Xavier Noria wrote:
I founded nothing about slices in perlguts, perlxs*, or perlapi (where are they documented?), so I wrote this little utility to take a slice from AV* data using the indices in AV* indices (integers), and put the result in AV* out (indices and out are guaranteed to have the same length):

void __slice(AV* indices, AV* data, AV* out) {
     int i;
     I32 last_index;
     I32 index;
     SV* val;

     last_index = av_len(indices);
     for (i = 0; i <= last_index; ++i) {
          index = SvIVX(*av_fetch(indices, i, 0));
          val = *av_fetch(data, index, 0);
          av_store(out, i, newSVsv(val));
     }
}

Hi Xavier, how are you doing?

to make a real splice, instead of cloning the SV with newSVsv(), just increment the reference count of the original one and store it on the target AV.

For instance:

void __slice(AV* indices, AV* data, AV* out) {
     int i;
     I32 last_index;
     I32 index;
     SV* val;

     last_index = av_len(indices);
     for (i = 0; i <= last_index; ++i) {
          index = SvIVX(*av_fetch(indices, i, 0));

          val = *av_fetch(data, index, 1); // <-- note the 1 here,
                                           // to create a new SV if it
                                           // doesn't exists yet on the
                                           // original AV!

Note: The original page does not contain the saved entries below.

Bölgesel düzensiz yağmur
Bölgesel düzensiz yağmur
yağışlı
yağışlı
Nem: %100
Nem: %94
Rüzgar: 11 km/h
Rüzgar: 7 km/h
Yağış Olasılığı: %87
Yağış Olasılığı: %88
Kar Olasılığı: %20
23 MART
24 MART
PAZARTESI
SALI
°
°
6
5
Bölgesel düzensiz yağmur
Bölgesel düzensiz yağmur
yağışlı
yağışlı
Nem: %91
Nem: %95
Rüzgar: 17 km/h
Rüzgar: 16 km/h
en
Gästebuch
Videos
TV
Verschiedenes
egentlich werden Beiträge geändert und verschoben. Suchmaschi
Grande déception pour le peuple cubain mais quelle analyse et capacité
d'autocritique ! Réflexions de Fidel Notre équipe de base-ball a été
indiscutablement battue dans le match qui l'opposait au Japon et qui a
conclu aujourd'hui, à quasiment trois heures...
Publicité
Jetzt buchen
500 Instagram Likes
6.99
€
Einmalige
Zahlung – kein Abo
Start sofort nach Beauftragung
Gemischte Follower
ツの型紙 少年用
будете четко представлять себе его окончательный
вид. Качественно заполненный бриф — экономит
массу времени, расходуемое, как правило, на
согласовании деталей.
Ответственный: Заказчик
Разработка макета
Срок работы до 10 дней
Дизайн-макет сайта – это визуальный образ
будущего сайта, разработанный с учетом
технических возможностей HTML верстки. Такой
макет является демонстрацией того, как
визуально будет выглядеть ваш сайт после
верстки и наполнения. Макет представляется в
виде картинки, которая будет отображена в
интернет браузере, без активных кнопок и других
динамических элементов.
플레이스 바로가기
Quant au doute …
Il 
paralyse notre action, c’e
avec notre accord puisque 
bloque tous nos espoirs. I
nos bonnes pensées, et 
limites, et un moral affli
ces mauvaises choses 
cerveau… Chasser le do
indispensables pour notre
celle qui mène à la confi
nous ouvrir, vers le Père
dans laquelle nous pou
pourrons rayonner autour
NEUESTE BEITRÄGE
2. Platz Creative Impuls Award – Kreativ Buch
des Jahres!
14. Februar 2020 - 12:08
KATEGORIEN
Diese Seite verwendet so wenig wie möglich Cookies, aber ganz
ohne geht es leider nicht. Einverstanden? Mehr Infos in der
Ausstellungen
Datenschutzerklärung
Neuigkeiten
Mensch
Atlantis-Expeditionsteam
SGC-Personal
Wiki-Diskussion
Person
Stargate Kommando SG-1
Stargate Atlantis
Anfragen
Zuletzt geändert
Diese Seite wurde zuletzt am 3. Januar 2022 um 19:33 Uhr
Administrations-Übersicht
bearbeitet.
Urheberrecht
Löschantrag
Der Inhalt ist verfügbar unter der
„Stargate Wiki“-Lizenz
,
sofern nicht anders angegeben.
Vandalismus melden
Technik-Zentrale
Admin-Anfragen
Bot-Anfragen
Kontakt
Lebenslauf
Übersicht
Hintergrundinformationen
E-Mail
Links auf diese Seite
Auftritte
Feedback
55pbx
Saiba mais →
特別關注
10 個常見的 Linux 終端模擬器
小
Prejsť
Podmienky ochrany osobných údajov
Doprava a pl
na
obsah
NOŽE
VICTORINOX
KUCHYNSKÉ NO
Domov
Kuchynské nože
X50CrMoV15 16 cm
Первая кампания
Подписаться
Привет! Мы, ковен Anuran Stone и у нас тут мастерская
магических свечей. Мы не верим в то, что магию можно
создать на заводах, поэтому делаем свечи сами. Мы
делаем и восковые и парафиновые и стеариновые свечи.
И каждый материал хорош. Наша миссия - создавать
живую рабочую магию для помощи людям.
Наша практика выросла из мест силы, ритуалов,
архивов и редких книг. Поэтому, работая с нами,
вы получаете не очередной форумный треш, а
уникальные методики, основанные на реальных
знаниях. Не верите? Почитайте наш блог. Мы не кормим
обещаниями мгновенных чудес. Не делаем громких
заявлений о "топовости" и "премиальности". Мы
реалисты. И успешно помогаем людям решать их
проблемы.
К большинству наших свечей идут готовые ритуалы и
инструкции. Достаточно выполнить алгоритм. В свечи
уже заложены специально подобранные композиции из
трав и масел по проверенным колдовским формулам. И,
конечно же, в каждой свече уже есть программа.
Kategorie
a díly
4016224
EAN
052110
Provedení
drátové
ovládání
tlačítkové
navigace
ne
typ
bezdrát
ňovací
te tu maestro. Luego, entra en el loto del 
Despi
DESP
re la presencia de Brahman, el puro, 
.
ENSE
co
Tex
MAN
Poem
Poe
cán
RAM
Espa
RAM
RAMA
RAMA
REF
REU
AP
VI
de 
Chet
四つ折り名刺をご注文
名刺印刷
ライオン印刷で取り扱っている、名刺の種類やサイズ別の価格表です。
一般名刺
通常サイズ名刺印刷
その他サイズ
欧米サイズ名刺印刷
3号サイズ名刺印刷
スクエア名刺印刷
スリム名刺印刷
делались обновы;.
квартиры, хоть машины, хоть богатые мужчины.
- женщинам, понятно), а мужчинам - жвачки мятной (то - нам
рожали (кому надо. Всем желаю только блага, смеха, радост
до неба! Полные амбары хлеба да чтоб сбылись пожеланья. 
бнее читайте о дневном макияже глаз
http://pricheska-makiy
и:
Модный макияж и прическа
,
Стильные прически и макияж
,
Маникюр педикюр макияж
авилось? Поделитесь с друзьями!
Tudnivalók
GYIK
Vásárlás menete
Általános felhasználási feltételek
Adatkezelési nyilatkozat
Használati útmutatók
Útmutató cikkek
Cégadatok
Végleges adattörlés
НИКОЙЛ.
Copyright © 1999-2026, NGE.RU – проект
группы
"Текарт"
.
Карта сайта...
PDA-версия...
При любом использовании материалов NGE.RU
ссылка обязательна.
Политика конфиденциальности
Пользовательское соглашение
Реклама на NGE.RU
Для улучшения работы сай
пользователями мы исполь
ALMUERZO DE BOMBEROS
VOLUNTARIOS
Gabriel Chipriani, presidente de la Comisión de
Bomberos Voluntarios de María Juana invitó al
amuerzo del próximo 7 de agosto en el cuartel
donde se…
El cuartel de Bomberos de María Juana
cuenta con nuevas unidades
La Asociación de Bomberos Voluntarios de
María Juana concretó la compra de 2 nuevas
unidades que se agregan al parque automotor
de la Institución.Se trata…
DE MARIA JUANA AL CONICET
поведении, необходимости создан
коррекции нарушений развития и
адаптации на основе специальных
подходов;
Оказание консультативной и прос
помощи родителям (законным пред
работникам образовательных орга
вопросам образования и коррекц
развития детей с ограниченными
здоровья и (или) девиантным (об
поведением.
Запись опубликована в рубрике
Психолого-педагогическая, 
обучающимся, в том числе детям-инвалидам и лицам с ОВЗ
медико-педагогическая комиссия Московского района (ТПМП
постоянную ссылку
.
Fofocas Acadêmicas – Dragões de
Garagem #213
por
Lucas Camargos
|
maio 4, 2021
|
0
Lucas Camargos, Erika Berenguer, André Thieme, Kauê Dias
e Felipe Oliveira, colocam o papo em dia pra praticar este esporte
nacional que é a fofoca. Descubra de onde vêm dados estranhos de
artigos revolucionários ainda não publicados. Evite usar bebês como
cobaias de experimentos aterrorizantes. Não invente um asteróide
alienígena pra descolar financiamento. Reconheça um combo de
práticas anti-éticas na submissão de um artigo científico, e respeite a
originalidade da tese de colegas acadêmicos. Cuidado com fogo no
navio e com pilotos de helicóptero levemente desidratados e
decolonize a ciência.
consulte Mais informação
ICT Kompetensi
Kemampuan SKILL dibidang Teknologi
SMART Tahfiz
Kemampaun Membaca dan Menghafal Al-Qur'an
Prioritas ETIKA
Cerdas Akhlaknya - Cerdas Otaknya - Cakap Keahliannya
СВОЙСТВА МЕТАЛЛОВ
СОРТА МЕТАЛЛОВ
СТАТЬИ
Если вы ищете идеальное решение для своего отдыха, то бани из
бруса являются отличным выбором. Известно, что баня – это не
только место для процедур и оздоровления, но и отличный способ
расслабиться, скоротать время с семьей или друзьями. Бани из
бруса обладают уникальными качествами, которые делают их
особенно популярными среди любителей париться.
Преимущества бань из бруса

          SvREFCNT_inc(val);

          av_store(out, i, val);

          // well, if out can be a tied array (and in the general
          // case, it can), then you should replace the last line with
          // this one:
          //   if (!av_store(out, i, val)) SvREFCNT_dec(val);

     }
}

BTW, I can lend you my copy of "Extending and Embedding Perl" if you want.